HKFP looks at the massive shift since November 2019 in the official line on District Councils. After the landslide pro-dem victory in the 2019 polls, Carrie Lam took a conciliatory (as in shell-shocked) stance…
“We were aware of the large number of voters coming out to cast their vote [partly due to] “deficiencies in governance… unhappiness with the time taken to deal with the current unstable environment and to end violence”…
That has since changed…
Xia Baolong, the then-director of China’s Hong Kong and Macau Affairs Office, told a seminar in February 2021 that “radical separatist forces” had entered bodies such as the Legislative Council and District Councils through elections.
And more recently…
Secretary for Constitutional and Mainland Affairs Erick Tsang, during the second reading of the District Council overhaul bill, said those elements had “swindled” a large number of votes in the 2019 election.
Fresh DC elections will take place in December. Only pro-Beijing candidates will be on the ballot (and small local constituencies will be merged, etc). The remnants of the Democratic Party are, incredibly, agonizing over whether to run. It will be illegal to ‘incite’ voters to boycott the election. Make a date in your diary.
(Reminds me of a story about the late, great Peter Cook. A media celebrity/bore’s secretary phoned him and asked if he would be available for a dinner party the star was planning. Cook asked the secretary to wait a minute, and then came back with the response: ‘Ah – I’m afraid, on consulting my diary, I see that I’m staying at home and watching TV that night’.)
Hong Kong’s health minister worries that more public hospital doctors are leaving for the private sector. Is net emigration of medical staff a factor here? Otherwise, how can the private hospital sector – which caters to a fairly small portion of the population – absorb an ever-rising number of docs?
For a change – someone arguing that China’s economy might be in OK shape after all. Nicholas Lardy bases much of his analysis on Beijing’s official stats.
The Guardian has a more conventional take, starting with this as a sort of straw man…
China’s economic miracle is over. What’s been happening in the past week – the weakness of the currency, the fall in prices, the financial stress evident in the residential housing sector – are all signs of a deeper malaise that will require the ruling Communist party to undertake structural economic changes that will demand a loosening of rigid political control. China’s leader, Xi Jinping, is a self-styled strongman who will not be prepared to make any concessions to freedom and democracy. Sooner or later, China will go the way of the Soviet Union.
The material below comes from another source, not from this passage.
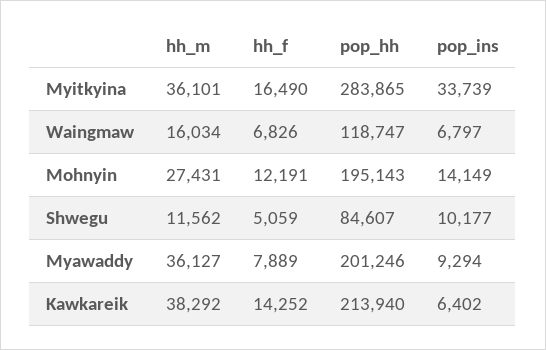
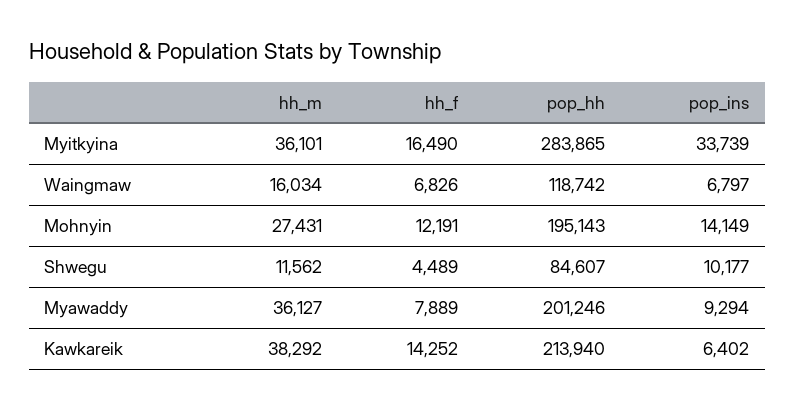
pop_hh, Waingmaw: 118747 -> 118742
hh_f, Shwegu: 5059 -> 4489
The article says it probably won’t. Or if it does, it will impact the whole world.
A snippet from Michael Pettis, referring to a WSJ article on the subject…
But while most analysts now recognize that China must urgently raise the role of consumption in generating demand, and an increasing number recognize the institutional constraints in doing so, the real shocking imbalance, as this article notes, is China’s extraordinarily high investment share of GDP – now 44% of GDP – for which there is no remotely comparable historical precedent.
And a fascinating screenshot from that ultra-paywalled article. This consumption-is-decadence idea joins mercantilism and Juche-lite to form an economic trinity for a new era. Contrast with the Locke/Jefferson idea of liberty being rooted in the pursuit of happiness.
Academic Huang Yasheng argues that China’s post-reform entrepreneurship would have been impossible without Hong Kong…
…there is a deeply rooted view that China has discovered and crafted “a third way” to foster dynamic innovation: a development model that harnesses the efficiency of the market economy and the power of the state without having to rely on the institutional prerequisites of capitalism, such as rule of law and market finance. I disagree.
…Hong Kong, at least until very recently, functioned as a hidden-in-plain-sight source of rule of law and market finance for many high-tech entrepreneurs in China…
Though mainland China does not have rule of law and market finance, it effectively outsourced those functions to Hong Kong after Deng Xiaoping succeeded Mao Zedong and launched China’s reform era.
…Hong Kong has been dragged away from the rule of law toward China’s “rule by law” – and this at a time of geopolitical tensions, deglobalization, and increasing economic insularity. New safe harbors have emerged, such as Singapore, but this time they are hosting economic refugees from China rather than performing the institutional functions that previously powered China’s high-tech entrepreneurship.
Michael Pettis (again) adds that Huang…
…distinguishes between the ability to develop advanced technology and the ability to benefit economically from its development. I would add that this ultimately determines whether or not technological advances are sustainable.
This would perhaps also apply to Beijing’s efforts to bring more of its science/tech diaspora back to China (as a – paywalled – FT piece argues).
“Nicholas Lardy bases much of his analysis on Beijing’s official stats.”
I wonder what his hot take on next quarter’s youth unemployment rate will be?
the china tech / science diaspora has to come back home. nobody else wants the crummy lot of them.